L’appétit des émergents s’aiguise dans les biens de grande consommation

Malgré le ralentissement européen, les 50 premiers fabricants mondiaux du secteur ont vu leur activité progresser de 5,6% l’an dernier
Yves-Marc Le Reour
L’appétit des groupes émergents s’aiguise dans la grande consommation - Photo : Fotolia
L’appétit des groupes émergents s’aiguise dans la grande consommation - Photo : Fotolia  - 

Si les pays émergents constituent les débouchés les plus prometteurs pour les 50 premiers fabricants mondiaux de biens de grande consommation, la concurrence sur ces marchés est de plus en plus âpre, montre la 11e édition de l’étude du cabinet OC&C Strategy Consultants.

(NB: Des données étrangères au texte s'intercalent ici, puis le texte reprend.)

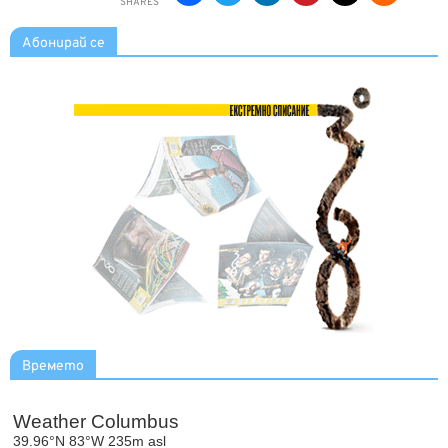
SHARES
Абонирай се
Времето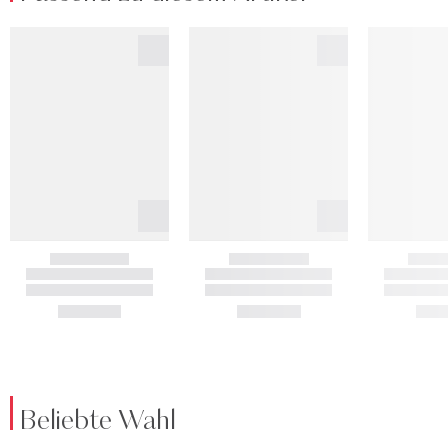
Beliebte Wahl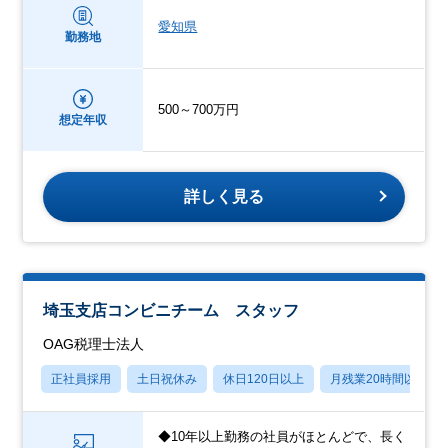
愛知県
勤務地
500～700万円
想定年収
詳しく見る
埼玉支店コンビニチーム スタッフ
OAG税理士法人
正社員採用
土日祝休み
休日120日以上
月残業20時間以内
◆10年以上勤務の社員がほとんどで、長く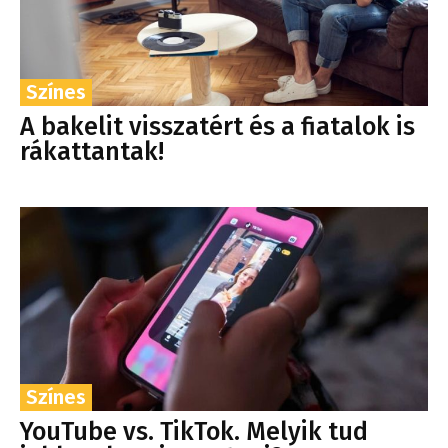
Színes
A bakelit visszatért és a fiatalok is
rákattantak!
Színes
YouTube vs. TikTok. Melyik tud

Malgré un net ralentissement l’an dernier de la croissance de leur chiffre d’affaires réalisé en Europe (+1,3% après +5,7% en 2011), ces groupes ont enregistré une progression globale de 5,6% de leur activité, contre une hausse de 7,3% l’année précédente. Cette expansion est portée par une croissance organique de 4,9% qui repose «pour près d’un tiers sur la progression des volumes, le reste provenant des effets prix et de l’évolution du mix de produits».

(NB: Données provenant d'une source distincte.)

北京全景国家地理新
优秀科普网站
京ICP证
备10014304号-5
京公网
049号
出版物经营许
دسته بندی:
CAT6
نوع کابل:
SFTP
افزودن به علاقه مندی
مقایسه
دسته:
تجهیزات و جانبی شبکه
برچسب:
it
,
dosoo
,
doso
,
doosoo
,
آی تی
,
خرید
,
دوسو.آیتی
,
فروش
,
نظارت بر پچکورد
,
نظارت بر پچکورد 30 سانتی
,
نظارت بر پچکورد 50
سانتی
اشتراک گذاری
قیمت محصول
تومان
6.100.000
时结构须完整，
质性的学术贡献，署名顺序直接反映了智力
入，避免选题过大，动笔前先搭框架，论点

En Asie et en Afrique, la progression des ventes (+11,7%) similaire à celle de 2012 démontre que les zones émergentes constitueront les principaux relais de croissance des multinationales du secteur. Mais les géants émergents commencent à s’étendre en dehors de leur sphère historique d’influence. Quatre acteurs sud-américains (le mexicain Grupo Bimbo, les brésiliens JBS, Marfig et Brasil Foods) figurent ainsi dans les six premières places du classement pour la croissance de leurs ventes en 2012. La part de marché des leaders mondiaux dans les Bric reste stable, en moyenne à 28%, mais seulement à 17% en Chine.

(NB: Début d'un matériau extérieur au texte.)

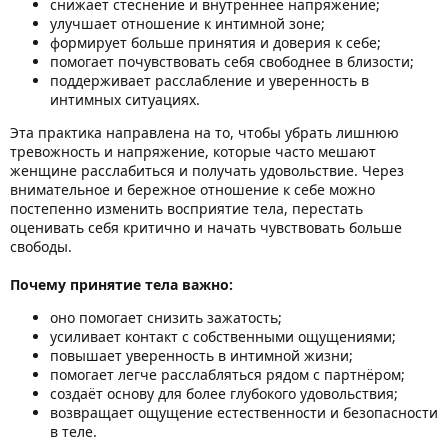
снижает стеснение и внутреннее напряжение;
улучшает отношение к интимной зоне;
формирует больше принятия и доверия к себе;
помогает почувствовать себя свободнее в близости;
поддерживает расслабление и уверенность в
интимных ситуациях.
Эта практика направлена на то, чтобы убрать лишнюю
тревожность и напряжение, которые часто мешают
женщине расслабиться и получать удовольствие. Через
внимательное и бережное отношение к себе можно
постепенно изменить восприятие тела, перестать
оценивать себя критично и начать чувствовать больше
свободы.
Почему принятие тела важно:
оно помогает снизить зажатость;
усиливает контакт с собственными ощущениями;
повышает уверенность в интимной жизни;
помогает легче расслабляться рядом с партнёром;
создаёт основу для более глубокого удовольствия;
возвращает ощущение естественности и безопасности
в теле.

Les «tigres locaux» issus des économies émergentes ont vu leur chiffre d’affaires progresser de 14,8% dans les Bric, contre 14,4% pour l’ensemble de l’échantillon, la différence (+14,3% contre +12,6%) étant encore plus nette en termes de croissance organique dans ces pays. Ils semblent mieux positionnés pour consolider les entreprises du secteur, «en raison de leur meilleure compréhension du marché et des rouages administratifs, mais aussi d’un actionnariat permettant souvent une approche à plus long terme», précise l’étude.

Sans retrouver les niveaux de 2005-2008, les acquisitions effectuées par ces 50 «champions» ont augmenté de 19% d’un an sur l’autre à 43 milliards de dollars pour un nombre d’opérations identique (31). Les trois plus importantes acquisitions de 2012 (Nestlé sur Pfizer Nutrition, Heineken sur APB et ConAgra sur Ralcorp) constituent 60% du montant total.

En excluant la scission des activités américaines de Kraft Foods, le montant des cessions est passé de 3 milliards en 2011 à 14 milliards, 9 des 18 opérations relevant du secteur alimentaire et des boissons.